Solved – To select variables or not in logistic regression

feature selectionlogisticpredictionregression-strategies

I am trying to find predictors for an outcome. I was taught to perform univariate analyses & put significant variables into a multivariate logistic regression model. Then I remove variables one by one based on p values > 0.05 to obtain the final model.

I saw from some papers that there is another approach. Basically, they do not remove any variable from the multivariate model, adjusting for all.

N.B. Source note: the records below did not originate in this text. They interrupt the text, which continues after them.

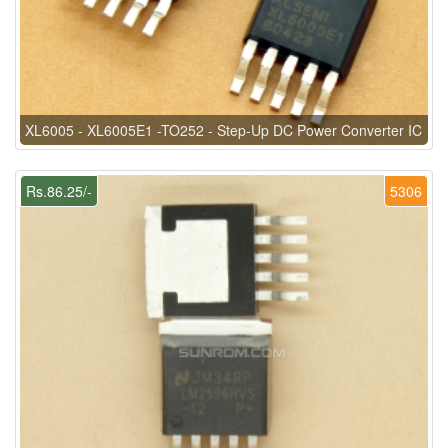
XL6005 - XL6005E1 -TO252 - Step-Up DC Power Converter IC
Rs.86.25/-
5306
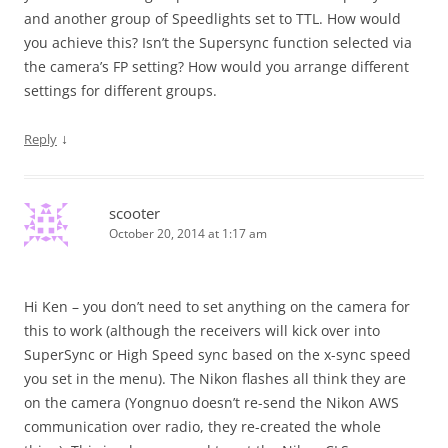
and another group of Speedlights set to TTL. How would
you achieve this? Isn’t the Supersync function selected via
the camera’s FP setting? How would you arrange different
settings for different groups.
↓
Reply
scooter
October 20, 2014 at 1:17 am
Hi Ken – you don’t need to set anything on the camera for
this to work (although the receivers will kick over into
SuperSync or High Speed sync based on the x-sync speed
you set in the menu). The Nikon flashes all think they are
on the camera (Yongnuo doesn’t re-send the Nikon AWS
communication over radio, they re-created the whole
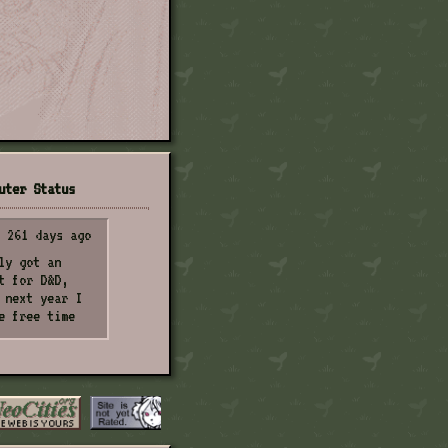
uter Status
261 days ago
ly got an
t for D&D,
 next year I
e free time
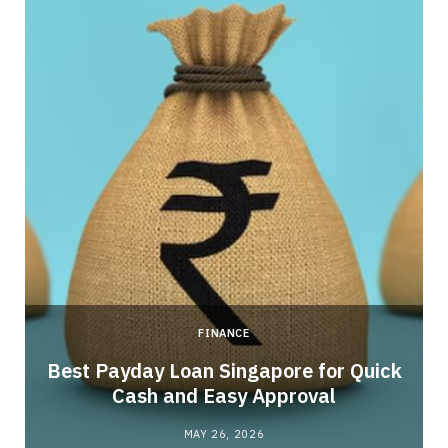
FINANCE
Best Payday Loan Singapore for Quick
Cash and Easy Approval
MAY 26, 2026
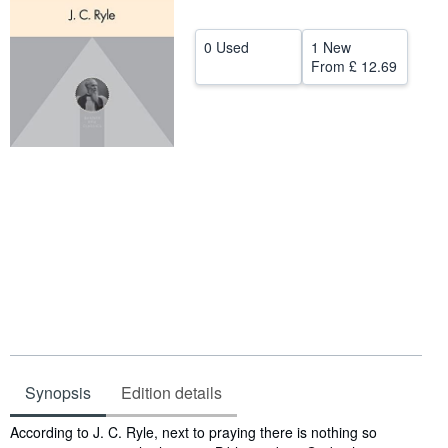
Help
0 Used
1 New
CLOSE
From
£ 12.69
Synopsis
Edition details
Synopsis
According to J. C. Ryle, next to praying there is nothing so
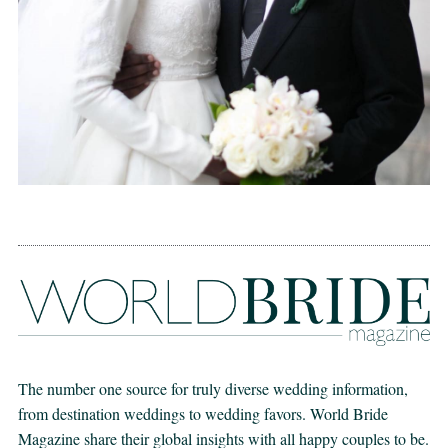
The number one source for truly diverse wedding information,
from destination weddings to wedding favors. World Bride
Magazine share their global insights with all happy couples to be.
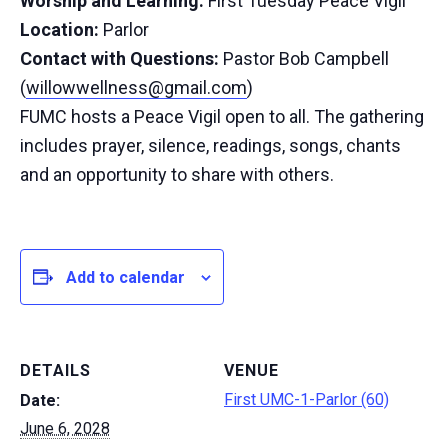
Worship and Learning:
First Tuesday Peace Vigil
Location:
Parlor
Contact with Questions:
Pastor Bob Campbell
(
willowwellness@gmail.com
)
FUMC hosts a Peace Vigil open to all. The gathering
includes prayer, silence, readings, songs, chants
and an opportunity to share with others.
Add to calendar
DETAILS
VENUE
First UMC-1-Parlor (60)
Date:
June 6, 2028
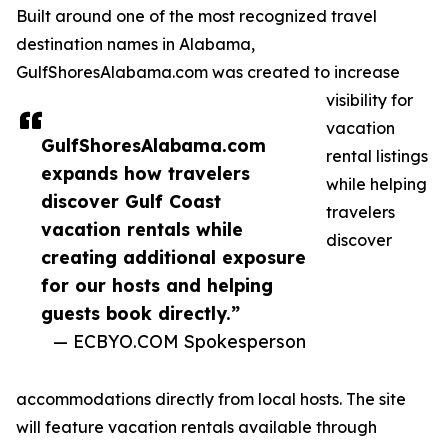
Built around one of the most recognized travel
destination names in Alabama,
GulfShoresAlabama.com was created to increase
visibility for
vacation
GulfShoresAlabama.com
rental listings
expands how travelers
while helping
discover Gulf Coast
travelers
vacation rentals while
discover
creating additional exposure
for our hosts and helping
guests book directly.”
— ECBYO.COM Spokesperson
accommodations directly from local hosts. The site
will feature vacation rentals available through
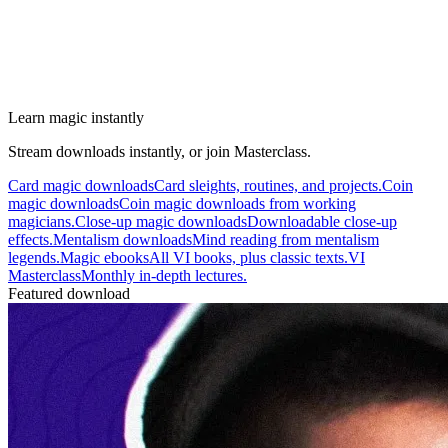
Learn magic instantly
Stream downloads instantly, or join Masterclass.
Card magic downloads
Card sleights, routines, and projects.
Coin
magic downloads
Coin magic downloads from working
magicians.
Close-up magic downloads
Downloadable close-up
effects.
Mentalism downloads
Mind reading from mentalism
legends.
Magic ebooks
All VI books, plus classic texts.
VI
Masterclass
Monthly in-depth lectures.
Featured download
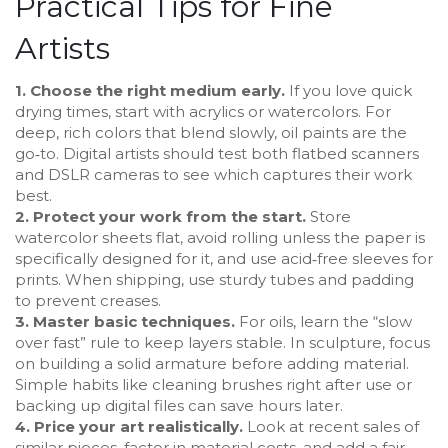
Practical Tips for Fine
Artists
1. Choose the right medium early.
If you love quick
drying times, start with acrylics or watercolors. For
deep, rich colors that blend slowly, oil paints are the
go‑to. Digital artists should test both flatbed scanners
and DSLR cameras to see which captures their work
best.
2. Protect your work from the start.
Store
watercolor sheets flat, avoid rolling unless the paper is
specifically designed for it, and use acid‑free sleeves for
prints. When shipping, use sturdy tubes and padding
to prevent creases.
3. Master basic techniques.
For oils, learn the “slow
over fast” rule to keep layers stable. In sculpture, focus
on building a solid armature before adding material.
Simple habits like cleaning brushes right after use or
backing up digital files can save hours later.
4. Price your art realistically.
Look at recent sales of
similar pieces, factor in material costs, and add a fair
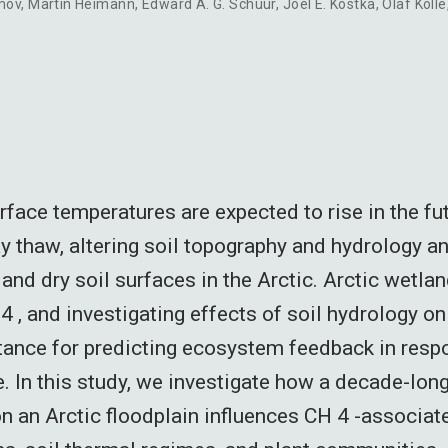
mov
,
Martin Heimann
,
Edward A. G. Schuur
,
Joel E. Kostka
,
Olaf Kolle
face temperatures are expected to rise in the fut
 thaw, altering soil topography and hydrology an
and dry soil surfaces in the Arctic. Arctic wetlan
 , and investigating effects of soil hydrology on
tance for predicting ecosystem feedback in resp
. In this study, we investigate how a decade-long
n an Arctic floodplain influences CH 4 -associat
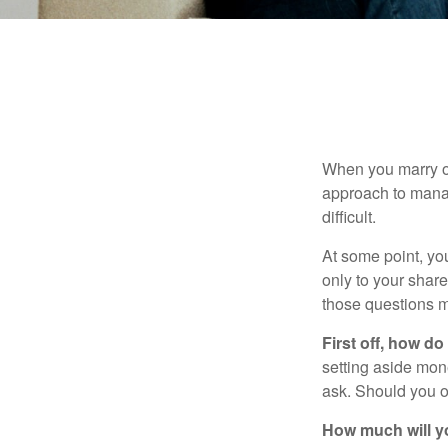
When you marry o
approach to manag
difficult.
At some point, yo
only to your share
those questions 
First off, how do
setting aside mon
ask. Should you o
How much will y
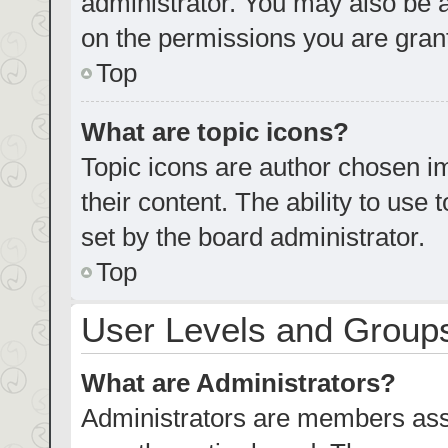
administrator. You may also be 
on the permissions you are grant
Top
What are topic icons?
Topic icons are author chosen im
their content. The ability to us
set by the board administrator.
Top
User Levels and Group
What are Administrators?
Administrators are members assig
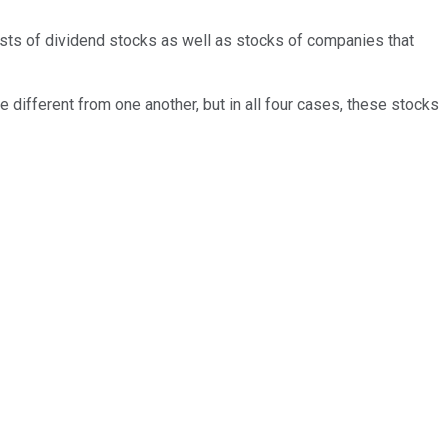
nsists of dividend stocks as well as stocks of companies that
te different from one another, but in all four cases, these stocks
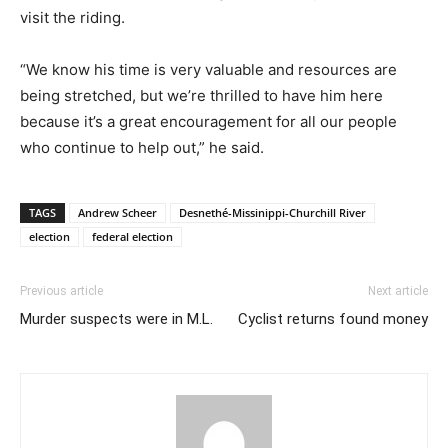
visit the riding.
“We know his time is very valuable and resources are
being stretched, but we’re thrilled to have him here
because it’s a great encouragement for all our people
who continue to help out,” he said.
TAGS
Andrew Scheer
Desnethé-Missinippi-Churchill River
election
federal election
Previous article
Next article
Murder suspects were in M.L.
Cyclist returns found money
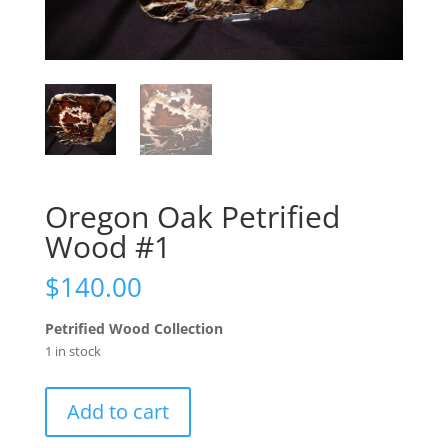
Oregon Oak Petrified
Wood #1
$
140.00
Petrified Wood Collection
1 in stock
Oregon
Add to cart
Oak
Petrified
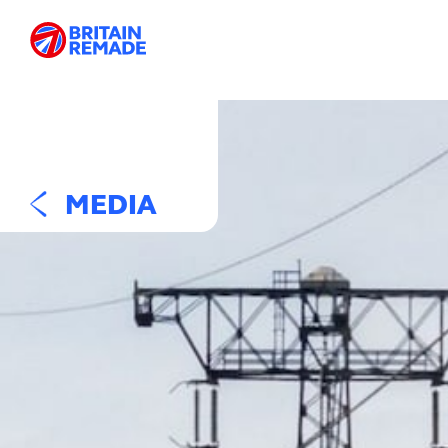
MEDIA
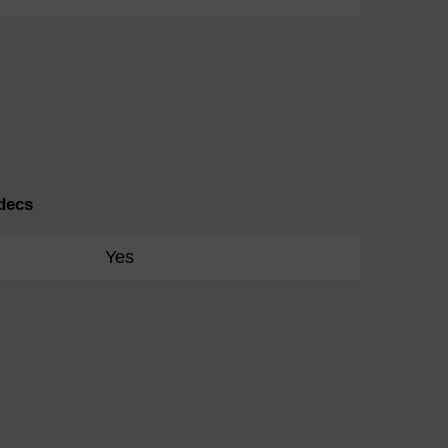
decs
Yes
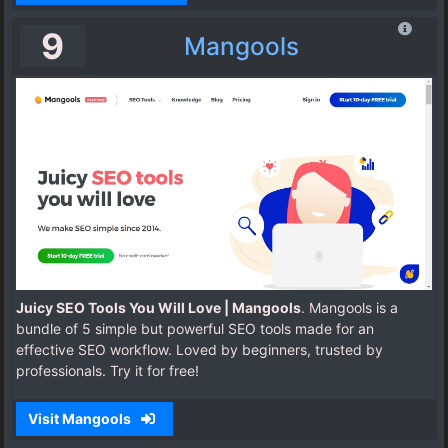
9
Mangools
Juicy SEO Tools You Will Love | Mangools
. Mangools is a
bundle of 5 simple but powerful SEO tools made for an
effective SEO workflow. Loved by beginners, trusted by
professionals. Try it for free!
Visit Mangools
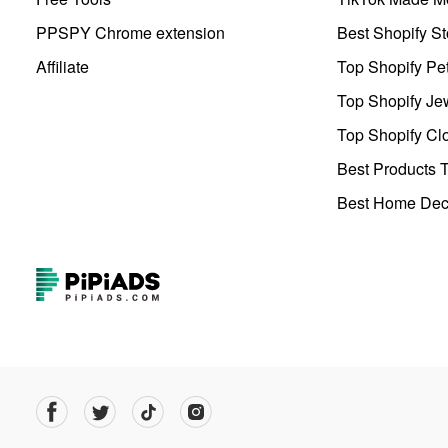
PPSPY Chrome extension
Best Shopify St
Affiliate
Top Shopify Pe
Top Shopify Je
Top Shopify Clo
Best Products T
Best Home Deco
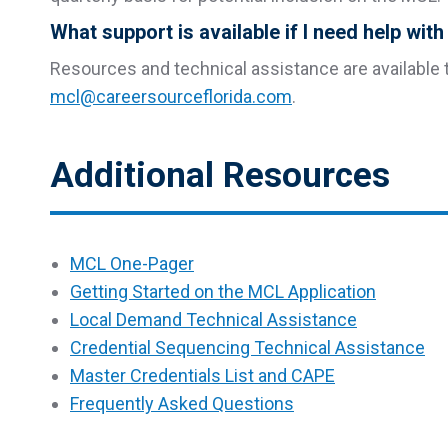
What support is available if I need help wit
Resources and technical assistance are available t
mcl@careersourceflorida.com
.
Additional Resources
MCL One-Pager
Getting Started on the MCL Application
Local Demand Technical Assistance
Credential Sequencing Technical Assistance
Master Credentials List and CAPE
Frequently Asked Questions
p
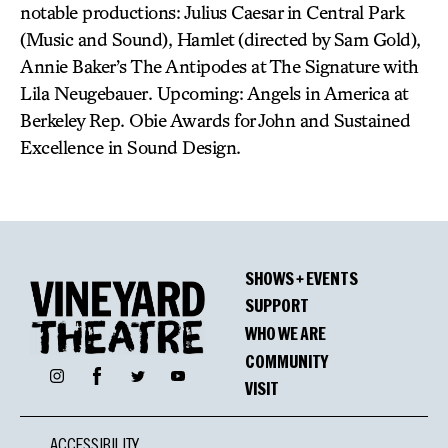
notable productions: Julius Caesar in Central Park
(Music and Sound), Hamlet (directed by Sam Gold),
Annie Baker’s The Antipodes at The Signature with
Lila Neugebauer. Upcoming: Angels in America at
Berkeley Rep. Obie Awards for John and Sustained
Excellence in Sound Design.
SHOWS + EVENTS
SUPPORT
WHO WE ARE
COMMUNITY
Facebook
Instagram
Twitter
YouTube
VISIT
ACCESSIBILITY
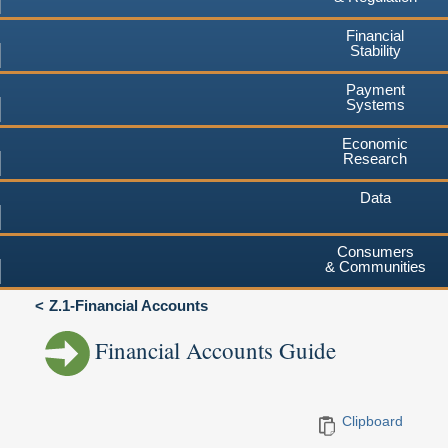
Financial
Stability
Payment
Systems
Economic
Research
Data
Consumers
& Communities
Z.1-Financial Accounts
Financial Accounts Guide
Clipboard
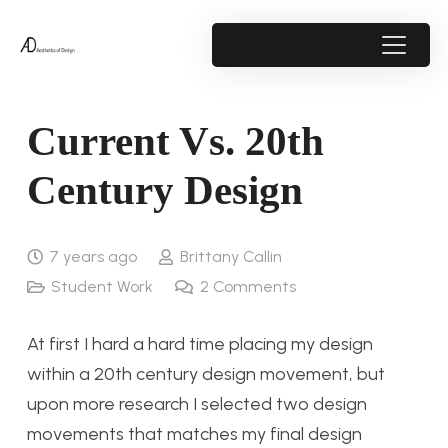
Current Vs. 20th
Century Design
7 years ago
Brittany Callin
Student Work
2
Comments
At first I hard a hard time placing my design
within a 20th century design movement, but
upon more research I selected two design
movements that matches my final design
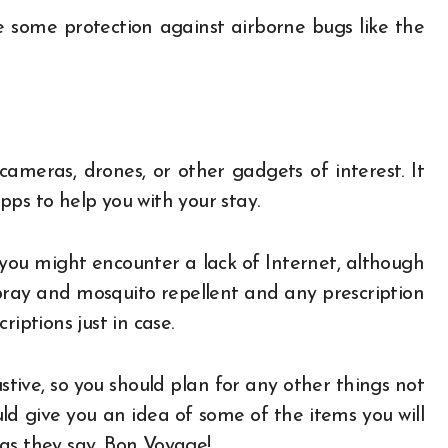
 some protection against airborne bugs like the
meras, drones, or other gadgets of interest. It
ps to help you with your stay.
you might encounter a lack of Internet, although
pray and mosquito repellent and any prescription
iptions just in case.
ustive, so you should plan for any other things not
ld give you an idea of some of the items you will
as they say, Bon Voyage!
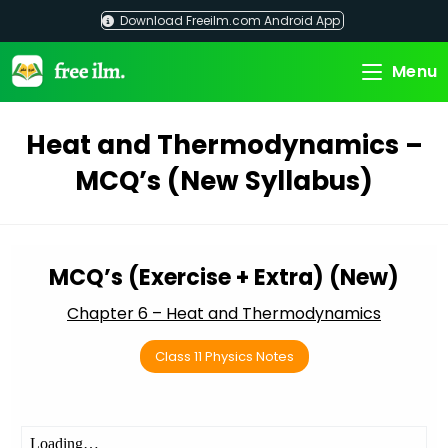
Skip
Download Freeilm.com Android App
to
content
Menu
Heat and Thermodynamics –
MCQ’s (New Syllabus)
MCQ’s (Exercise + Extra) (New)
Chapter 6 – Heat and Thermodynamics
Class 11 Physics Notes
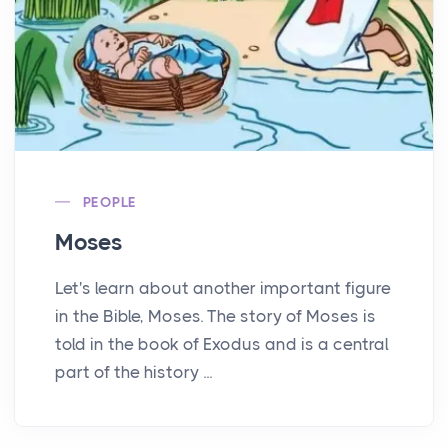
PEOPLE
Moses
Let's learn about another important figure
in the Bible, Moses. The story of Moses is
told in the book of Exodus and is a central
part of the history ...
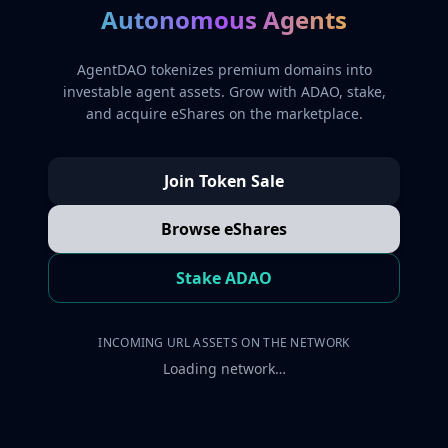
Autonomous Agents
AgentDAO tokenizes premium domains into
investable agent assets. Grow with ADAO, stake,
and acquire eShares on the marketplace.
Join Token Sale
Browse eShares
Stake ADAO
INCOMING URL ASSETS ON THE NETWORK
Loading network…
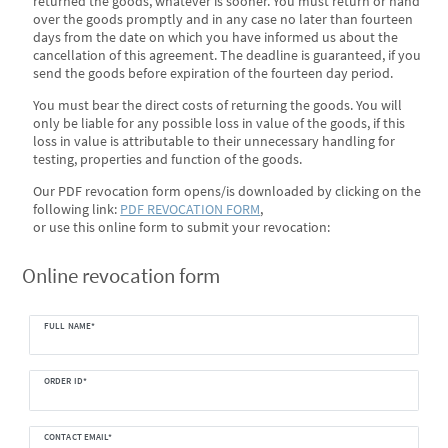
returned the goods, whatever is sooner. You must return or hand
over the goods promptly and in any case no later than fourteen
days from the date on which you have informed us about the
cancellation of this agreement. The deadline is guaranteed, if you
send the goods before expiration of the fourteen day period.
You must bear the direct costs of returning the goods. You will
only be liable for any possible loss in value of the goods, if this
loss in value is attributable to their unnecessary handling for
testing, properties and function of the goods.
Our PDF revocation form opens/is downloaded by clicking on the
following link:
PDF REVOCATION FORM
,
or use this online form to submit your revocation:
Ceres::Template.mailFormHoneypotLabel
Online revocation form
FULL NAME*
ORDER ID*
CONTACT EMAIL*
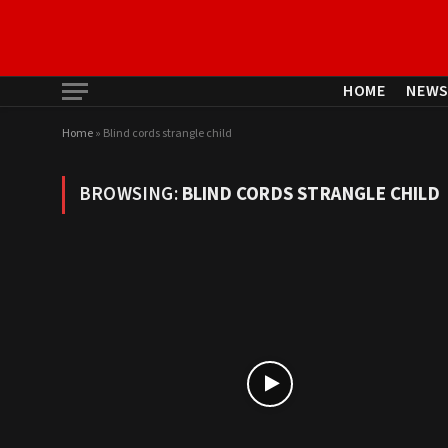
HOME
NEW
Home
»
Blind cords strangle child
BROWSING:
BLIND CORDS STRANGLE CHILD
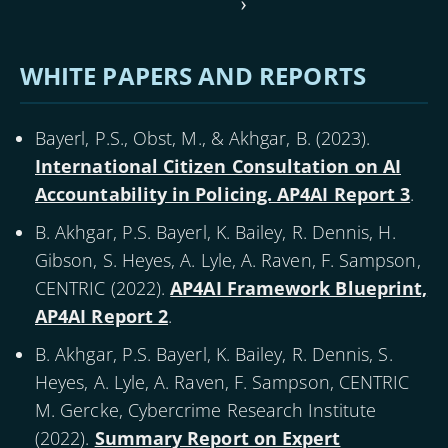
Pagination
page
Next
›
page
WHITE PAPERS AND REPORTS
Bayerl, P.S., Obst, M., & Akhgar, B. (
2023
).
International Citizen Consultation on AI
Accountability in Policing. AP4AI Report 3
.
B. Akhgar, P.S. Bayerl, K. Bailey, R. Dennis, H.
Gibson, S. Heyes, A. Lyle, A. Raven, F. Sampson,
CENTRIC (
2022
).
AP4AI Framework Blueprint,
AP4AI Report 2
.
B. Akhgar, P.S. Bayerl, K. Bailey, R. Dennis, S.
Heyes, A. Lyle, A. Raven, F. Sampson, CENTRIC
M. Gercke, Cybercrime Research Institute
(
2022
).
Summary Report on Expert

The first appraoch may not adjust for some potential confounders, but you get a model with less variables, all of which are significant. The second approach adjusts for all, which could be quite a long list. Are there any other important advantages or disadvantages that I should be aware of between the two approaches?

Best Answer

Approaches that naively select model terms based on some p-values or some AIC cut-offs (either in a multivariate model via some kind of stepwise or other selection or by looking at lots of univariate models) lead to extremely problematic fits that may fit the particular dataset well, but will otherwise not be useful. Models constructed in such a fashion tend to wrongly identify variables as relevant that are not (while not identifying truly relevant variables - if we assume the used model is some reasonable approximation to nature, in which some variables are relevant and some are not) and have poor predictive properties on new datasets. Nevertheless such approaches are still often used and one can even occasionally get such work published in some well-respected journals, but are quite thoroughly discredited in the statistical community. There are a lot of more appropriate approaches, e.g. bootstrapping naive model building approaches, cross-validation, random forests, model averaging, variable selection priors etc. that should be used instead.